Yeah," she said. "Though I can't imagine why."
"Now wait, goddammit. You're supposed to say, 'That's all that matters.'"
"That's all that matters," she said, lacking conviction, the sad voice of a sad actress.
"Now say it again, this time with feeling."
And she would and she'd feel better in spite of herself, light as the buoys bobbing out in the lake.
I don't know what is worse, that this conversation actually happened, that both people enjoyed it or that Rooney had to write about it later. No, actually I do know what is worse: that she told her husband all about how the boss wanted to sleep with her which resulted in this conversation:
...he said it was okay, no big deal, he was fine with it. He quoted her something from Lacan, from Barthes, about how the frisson had to do with language and wit and power and games.
This response makes sense apparently because he worked in a bookstore and is a wannabe novelist.
"Your boss isn't looking for consummation - it's the constant frustration, the pleasure of deferral." He was really smart, pretty much all the time.
Well at least I'm glad she got him that Brazilian - the guy is pretty damn patient with everybody hitting on his wife.
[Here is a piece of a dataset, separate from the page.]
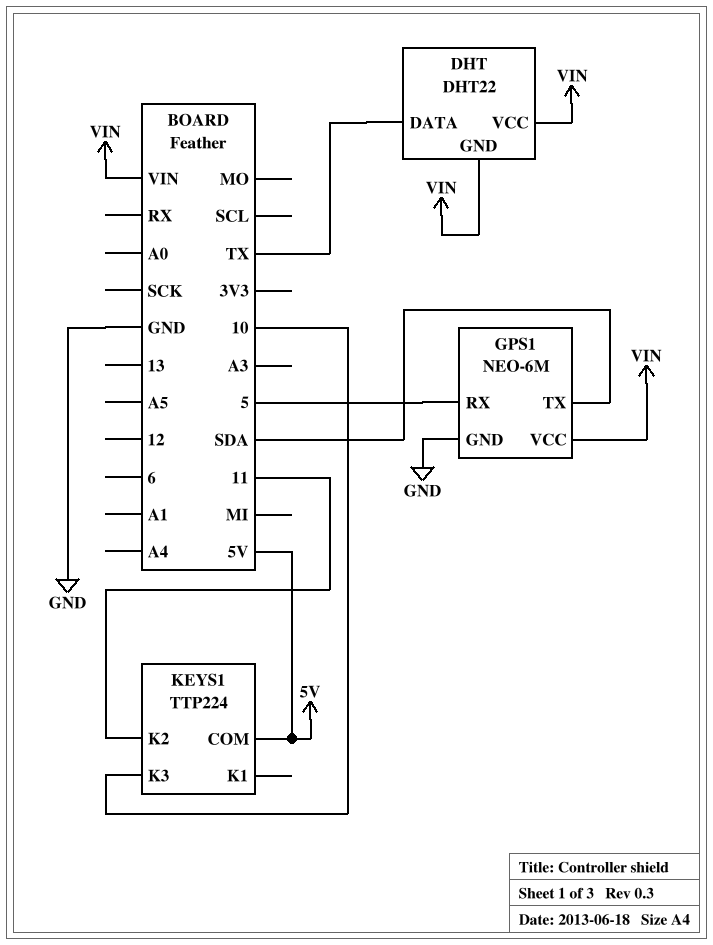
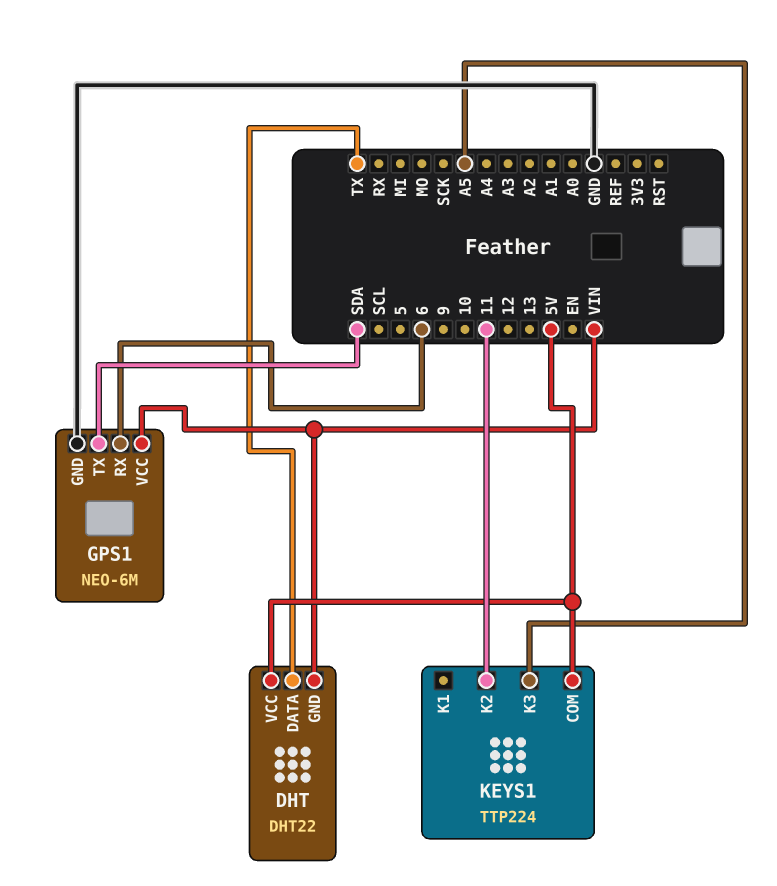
DHT pin VCC: VIN -> 5V
GPS1 pin RX: 5 -> 6
KEYS1 pin K3: 10 -> A5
There is an essay about researching Weldon Kees in which not much is discovered and about catching students who cheat in which a great deal about the immorality of cheating in college is discussed but not much else happens and about her cousin Jennifer becoming a nun which is apparently much more about Rooney's reaction to this decision rather than Jennifer. Oh, and there is also an essay about a zoo and one about driving cross country. Nothing much happens in those essays.
Here's the thing, not everyone is Joan Didion or Susan Sontag. And not everyone is interesting enough to pretend to be them. And not everyone should think they are interesting enough to pretend. I don't expect essays about rock climbing and bungee jumping or walking on the moon from the average twenty-something. But you can write about the larger world and your place within it. You can write about interesting people and places and big ideas. You can find something to write about that, quite frankly, does not involve spreading your legs for someone you've never met so they can pour wax on you and then rip it off.
Trust me. You do not need to write about that. (Please God. Just don't write about that.)
Kathleen Rooney has sold several of these essays (the Brazilian wax one ran in Ninth Letter) so I guess she has her pulse on the heartbeat of American lit journals. I wish her much success with her career and her marriage. Forgive me though if I don't want to dwell on what Rooney might feel compelled to write about next. Some stuff, I don't care how many literary bows you wrap around it, is conversation best saved for sitting around with your girlfriends and that's where it needs to stay.
You got a Brazilian wax for your husband? "He's eager to pick me up and see the results." Ew. Just...EW.








January 6
2010
06:17 AM
This is now my favorite book review. Thank you for saving us from this book.